Task requirements:
Once you find the line with "呉ゆめタウン校(広島県)" in the entries below, return exactly every line from it through the line with "accompagné de Jérôme".

Provided information:
◇ ◇ ◇

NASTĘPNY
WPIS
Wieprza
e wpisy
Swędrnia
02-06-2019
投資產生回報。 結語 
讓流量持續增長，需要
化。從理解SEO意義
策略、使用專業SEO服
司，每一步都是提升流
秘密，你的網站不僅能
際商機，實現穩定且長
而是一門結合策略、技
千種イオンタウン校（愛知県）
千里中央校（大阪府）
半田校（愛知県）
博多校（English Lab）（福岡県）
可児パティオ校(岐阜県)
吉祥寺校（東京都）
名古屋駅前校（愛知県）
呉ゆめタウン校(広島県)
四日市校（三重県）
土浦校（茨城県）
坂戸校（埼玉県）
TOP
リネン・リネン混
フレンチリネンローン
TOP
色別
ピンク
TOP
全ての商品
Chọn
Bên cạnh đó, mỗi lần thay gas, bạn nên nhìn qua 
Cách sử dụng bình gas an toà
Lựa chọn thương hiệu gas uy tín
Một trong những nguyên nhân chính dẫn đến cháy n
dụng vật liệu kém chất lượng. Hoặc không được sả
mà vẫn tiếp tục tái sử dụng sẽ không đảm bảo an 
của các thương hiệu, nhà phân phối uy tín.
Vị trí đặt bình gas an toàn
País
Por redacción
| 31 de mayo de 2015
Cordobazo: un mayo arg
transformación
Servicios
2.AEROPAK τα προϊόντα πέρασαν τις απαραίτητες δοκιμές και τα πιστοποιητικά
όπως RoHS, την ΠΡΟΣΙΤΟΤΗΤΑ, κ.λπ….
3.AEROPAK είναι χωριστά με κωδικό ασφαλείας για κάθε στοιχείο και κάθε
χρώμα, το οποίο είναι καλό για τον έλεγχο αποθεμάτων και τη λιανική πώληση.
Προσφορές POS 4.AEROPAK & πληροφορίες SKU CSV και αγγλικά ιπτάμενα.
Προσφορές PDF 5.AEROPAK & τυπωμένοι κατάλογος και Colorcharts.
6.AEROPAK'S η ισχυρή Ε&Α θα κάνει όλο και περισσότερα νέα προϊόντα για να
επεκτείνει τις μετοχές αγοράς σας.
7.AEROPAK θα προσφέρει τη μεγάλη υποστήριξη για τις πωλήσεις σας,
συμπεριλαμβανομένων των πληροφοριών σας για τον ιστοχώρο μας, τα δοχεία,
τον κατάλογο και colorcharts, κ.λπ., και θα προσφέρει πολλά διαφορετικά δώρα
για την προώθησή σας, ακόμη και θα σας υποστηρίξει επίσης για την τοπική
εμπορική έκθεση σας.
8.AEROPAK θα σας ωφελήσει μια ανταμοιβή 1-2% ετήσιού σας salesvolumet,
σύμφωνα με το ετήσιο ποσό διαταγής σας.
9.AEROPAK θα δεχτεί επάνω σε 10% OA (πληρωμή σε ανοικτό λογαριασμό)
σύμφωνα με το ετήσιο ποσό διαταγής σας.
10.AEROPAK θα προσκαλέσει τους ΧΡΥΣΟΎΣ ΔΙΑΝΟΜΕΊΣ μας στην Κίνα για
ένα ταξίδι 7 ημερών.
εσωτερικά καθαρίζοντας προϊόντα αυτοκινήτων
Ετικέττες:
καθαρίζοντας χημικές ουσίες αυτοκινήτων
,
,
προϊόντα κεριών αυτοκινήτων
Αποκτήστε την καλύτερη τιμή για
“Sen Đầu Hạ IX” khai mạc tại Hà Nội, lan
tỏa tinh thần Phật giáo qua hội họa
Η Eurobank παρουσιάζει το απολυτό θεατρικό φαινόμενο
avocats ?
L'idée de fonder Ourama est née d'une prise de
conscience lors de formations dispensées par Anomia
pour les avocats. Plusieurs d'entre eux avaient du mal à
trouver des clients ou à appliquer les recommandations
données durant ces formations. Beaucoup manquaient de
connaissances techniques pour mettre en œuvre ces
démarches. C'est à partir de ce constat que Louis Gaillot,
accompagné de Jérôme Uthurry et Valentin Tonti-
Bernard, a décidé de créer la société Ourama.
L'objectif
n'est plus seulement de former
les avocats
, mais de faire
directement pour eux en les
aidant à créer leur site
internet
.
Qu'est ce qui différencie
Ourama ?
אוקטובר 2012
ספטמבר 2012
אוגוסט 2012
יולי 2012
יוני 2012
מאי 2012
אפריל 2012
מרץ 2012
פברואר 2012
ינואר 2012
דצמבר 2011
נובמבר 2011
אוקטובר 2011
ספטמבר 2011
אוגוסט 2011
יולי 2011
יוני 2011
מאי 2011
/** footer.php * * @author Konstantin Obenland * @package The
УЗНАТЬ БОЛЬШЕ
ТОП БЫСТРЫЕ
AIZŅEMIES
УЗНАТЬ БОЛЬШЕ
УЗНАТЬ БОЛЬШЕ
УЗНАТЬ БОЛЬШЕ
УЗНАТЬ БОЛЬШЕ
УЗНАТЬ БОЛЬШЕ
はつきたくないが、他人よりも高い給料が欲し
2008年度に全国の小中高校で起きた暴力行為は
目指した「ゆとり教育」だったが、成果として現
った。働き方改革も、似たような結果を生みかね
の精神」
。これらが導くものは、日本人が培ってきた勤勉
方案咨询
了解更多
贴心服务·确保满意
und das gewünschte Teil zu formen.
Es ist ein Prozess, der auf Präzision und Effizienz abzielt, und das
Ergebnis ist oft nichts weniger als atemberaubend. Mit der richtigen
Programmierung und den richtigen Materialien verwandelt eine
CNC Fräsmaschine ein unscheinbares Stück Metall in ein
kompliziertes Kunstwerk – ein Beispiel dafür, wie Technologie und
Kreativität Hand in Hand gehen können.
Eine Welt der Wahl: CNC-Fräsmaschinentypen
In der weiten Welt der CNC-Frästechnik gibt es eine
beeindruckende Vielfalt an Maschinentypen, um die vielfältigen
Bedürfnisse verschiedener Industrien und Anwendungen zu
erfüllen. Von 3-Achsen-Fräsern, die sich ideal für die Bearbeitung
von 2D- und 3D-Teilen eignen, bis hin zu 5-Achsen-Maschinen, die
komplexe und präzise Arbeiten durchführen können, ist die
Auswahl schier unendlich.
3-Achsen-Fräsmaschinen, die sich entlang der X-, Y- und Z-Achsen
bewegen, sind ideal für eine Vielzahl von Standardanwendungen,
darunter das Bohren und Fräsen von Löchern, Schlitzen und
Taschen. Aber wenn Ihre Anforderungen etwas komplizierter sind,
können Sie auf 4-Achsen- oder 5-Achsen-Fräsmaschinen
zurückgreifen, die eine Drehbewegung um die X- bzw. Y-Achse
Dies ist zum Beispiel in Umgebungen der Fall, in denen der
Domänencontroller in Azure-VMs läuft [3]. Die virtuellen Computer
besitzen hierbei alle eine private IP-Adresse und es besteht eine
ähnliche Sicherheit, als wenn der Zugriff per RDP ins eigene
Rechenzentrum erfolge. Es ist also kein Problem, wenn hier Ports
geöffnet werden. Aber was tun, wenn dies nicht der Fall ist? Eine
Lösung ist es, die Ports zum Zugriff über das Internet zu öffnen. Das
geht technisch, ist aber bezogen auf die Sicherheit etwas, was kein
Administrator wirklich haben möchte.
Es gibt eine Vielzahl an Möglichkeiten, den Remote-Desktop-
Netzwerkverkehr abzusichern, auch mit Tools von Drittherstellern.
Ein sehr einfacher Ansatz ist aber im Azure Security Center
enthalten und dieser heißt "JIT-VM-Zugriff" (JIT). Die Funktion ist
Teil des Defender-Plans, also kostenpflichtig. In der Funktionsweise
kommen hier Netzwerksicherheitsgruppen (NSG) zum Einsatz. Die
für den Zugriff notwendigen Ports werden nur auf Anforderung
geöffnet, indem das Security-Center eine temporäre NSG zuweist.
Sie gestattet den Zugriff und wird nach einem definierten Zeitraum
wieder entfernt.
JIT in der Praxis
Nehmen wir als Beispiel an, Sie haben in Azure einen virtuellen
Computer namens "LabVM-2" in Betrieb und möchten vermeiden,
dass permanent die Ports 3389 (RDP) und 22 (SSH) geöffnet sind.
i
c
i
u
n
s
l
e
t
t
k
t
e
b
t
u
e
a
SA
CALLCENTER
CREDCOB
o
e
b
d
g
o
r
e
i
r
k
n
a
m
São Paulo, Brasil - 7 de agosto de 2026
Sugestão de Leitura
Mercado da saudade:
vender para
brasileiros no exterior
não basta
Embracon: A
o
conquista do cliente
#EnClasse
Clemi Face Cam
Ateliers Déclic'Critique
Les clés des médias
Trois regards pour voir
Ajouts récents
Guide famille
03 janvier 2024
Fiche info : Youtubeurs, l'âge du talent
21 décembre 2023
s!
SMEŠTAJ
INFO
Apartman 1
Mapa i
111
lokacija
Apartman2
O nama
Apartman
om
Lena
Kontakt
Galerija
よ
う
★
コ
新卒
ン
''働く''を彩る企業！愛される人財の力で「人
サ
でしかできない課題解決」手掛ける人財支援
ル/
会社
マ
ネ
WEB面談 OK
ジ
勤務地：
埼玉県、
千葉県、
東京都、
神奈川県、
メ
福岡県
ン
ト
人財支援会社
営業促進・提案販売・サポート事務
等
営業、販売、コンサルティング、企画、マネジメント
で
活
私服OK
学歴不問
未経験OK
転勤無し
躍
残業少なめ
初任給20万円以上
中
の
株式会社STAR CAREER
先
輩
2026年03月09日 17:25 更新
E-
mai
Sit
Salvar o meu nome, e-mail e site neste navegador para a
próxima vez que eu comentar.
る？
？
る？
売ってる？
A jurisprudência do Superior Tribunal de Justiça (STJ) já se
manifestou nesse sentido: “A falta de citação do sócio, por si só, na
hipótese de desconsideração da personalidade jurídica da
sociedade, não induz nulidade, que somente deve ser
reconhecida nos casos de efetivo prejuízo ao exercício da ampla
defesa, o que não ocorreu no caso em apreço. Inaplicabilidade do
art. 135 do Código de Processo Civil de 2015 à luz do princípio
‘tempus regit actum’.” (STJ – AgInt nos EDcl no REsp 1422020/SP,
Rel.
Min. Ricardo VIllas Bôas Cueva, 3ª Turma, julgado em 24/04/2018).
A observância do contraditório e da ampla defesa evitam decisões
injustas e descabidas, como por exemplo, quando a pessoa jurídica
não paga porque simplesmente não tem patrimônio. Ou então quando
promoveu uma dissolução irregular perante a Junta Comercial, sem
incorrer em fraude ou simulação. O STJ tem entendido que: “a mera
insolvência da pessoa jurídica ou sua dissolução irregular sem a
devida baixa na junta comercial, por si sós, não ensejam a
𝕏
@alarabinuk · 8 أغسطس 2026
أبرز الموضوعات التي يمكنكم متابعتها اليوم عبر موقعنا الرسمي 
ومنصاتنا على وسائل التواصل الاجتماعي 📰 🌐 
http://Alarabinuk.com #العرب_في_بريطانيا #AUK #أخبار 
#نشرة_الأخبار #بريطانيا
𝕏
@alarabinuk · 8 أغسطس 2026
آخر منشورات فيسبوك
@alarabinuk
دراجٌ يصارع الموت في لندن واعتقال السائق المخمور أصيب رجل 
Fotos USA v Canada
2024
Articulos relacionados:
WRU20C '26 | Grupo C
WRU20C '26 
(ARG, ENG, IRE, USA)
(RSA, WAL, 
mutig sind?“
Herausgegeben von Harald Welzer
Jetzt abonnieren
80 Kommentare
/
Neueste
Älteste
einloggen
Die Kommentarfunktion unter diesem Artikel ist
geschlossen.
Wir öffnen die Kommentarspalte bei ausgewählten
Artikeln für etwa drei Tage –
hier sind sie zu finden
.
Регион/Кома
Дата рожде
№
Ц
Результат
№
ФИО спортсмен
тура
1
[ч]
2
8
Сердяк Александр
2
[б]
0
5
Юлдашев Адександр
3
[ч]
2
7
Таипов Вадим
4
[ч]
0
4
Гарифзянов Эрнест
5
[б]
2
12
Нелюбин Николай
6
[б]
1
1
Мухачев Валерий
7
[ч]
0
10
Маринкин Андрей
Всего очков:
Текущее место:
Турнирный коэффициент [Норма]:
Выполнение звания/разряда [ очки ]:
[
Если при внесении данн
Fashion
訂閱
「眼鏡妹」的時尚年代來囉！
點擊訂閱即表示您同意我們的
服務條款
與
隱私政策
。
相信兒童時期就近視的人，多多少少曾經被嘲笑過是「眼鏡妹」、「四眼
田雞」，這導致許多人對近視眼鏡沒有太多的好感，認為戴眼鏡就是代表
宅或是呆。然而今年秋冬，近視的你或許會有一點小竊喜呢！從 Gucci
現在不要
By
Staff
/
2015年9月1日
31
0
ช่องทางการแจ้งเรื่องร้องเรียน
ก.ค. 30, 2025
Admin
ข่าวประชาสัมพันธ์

◇ ◇ ◇

Answer box:
呉ゆめタウン校(広島県)
四日市校（三重県）
土浦校（茨城県）
坂戸校（埼玉県）
TOP
リネン・リネン混
フレンチリネンローン
TOP
色別
ピンク
TOP
全ての商品
Chọn
Bên cạnh đó, mỗi lần thay gas, bạn nên nhìn qua 
Cách sử dụng bình gas an toà
Lựa chọn thương hiệu gas uy tín
Một trong những nguyên nhân chính dẫn đến cháy n
dụng vật liệu kém chất lượng. Hoặc không được sả
mà vẫn tiếp tục tái sử dụng sẽ không đảm bảo an 
của các thương hiệu, nhà phân phối uy tín.
Vị trí đặt bình gas an toàn
País
Por redacción
| 31 de mayo de 2015
Cordobazo: un mayo arg
transformación
Servicios
2.AEROPAK τα προϊόντα πέρασαν τις απαραίτητες δοκιμές και τα πιστοποιητικά
όπως RoHS, την ΠΡΟΣΙΤΟΤΗΤΑ, κ.λπ….
3.AEROPAK είναι χωριστά με κωδικό ασφαλείας για κάθε στοιχείο και κάθε
χρώμα, το οποίο είναι καλό για τον έλεγχο αποθεμάτων και τη λιανική πώληση.
Προσφορές POS 4.AEROPAK & πληροφορίες SKU CSV και αγγλικά ιπτάμενα.
Προσφορές PDF 5.AEROPAK & τυπωμένοι κατάλογος και Colorcharts.
6.AEROPAK'S η ισχυρή Ε&Α θα κάνει όλο και περισσότερα νέα προϊόντα για να
επεκτείνει τις μετοχές αγοράς σας.
7.AEROPAK θα προσφέρει τη μεγάλη υποστήριξη για τις πωλήσεις σας,
συμπεριλαμβανομένων των πληροφοριών σας για τον ιστοχώρο μας, τα δοχεία,
τον κατάλογο και colorcharts, κ.λπ., και θα προσφέρει πολλά διαφορετικά δώρα
για την προώθησή σας, ακόμη και θα σας υποστηρίξει επίσης για την τοπική
εμπορική έκθεση σας.
8.AEROPAK θα σας ωφελήσει μια ανταμοιβή 1-2% ετήσιού σας salesvolumet,
σύμφωνα με το ετήσιο ποσό διαταγής σας.
9.AEROPAK θα δεχτεί επάνω σε 10% OA (πληρωμή σε ανοικτό λογαριασμό)
σύμφωνα με το ετήσιο ποσό διαταγής σας.
10.AEROPAK θα προσκαλέσει τους ΧΡΥΣΟΎΣ ΔΙΑΝΟΜΕΊΣ μας στην Κίνα για
ένα ταξίδι 7 ημερών.
εσωτερικά καθαρίζοντας προϊόντα αυτοκινήτων
Ετικέττες:
καθαρίζοντας χημικές ουσίες αυτοκινήτων
,
,
προϊόντα κεριών αυτοκινήτων
Αποκτήστε την καλύτερη τιμή για
“Sen Đầu Hạ IX” khai mạc tại Hà Nội, lan
tỏa tinh thần Phật giáo qua hội họa
Η Eurobank παρουσιάζει το απολυτό θεατρικό φαινόμενο
avocats ?
L'idée de fonder Ourama est née d'une prise de
conscience lors de formations dispensées par Anomia
pour les avocats. Plusieurs d'entre eux avaient du mal à
trouver des clients ou à appliquer les recommandations
données durant ces formations. Beaucoup manquaient de
connaissances techniques pour mettre en œuvre ces
démarches. C'est à partir de ce constat que Louis Gaillot,
accompagné de Jérôme Uthurry et Valentin Tonti-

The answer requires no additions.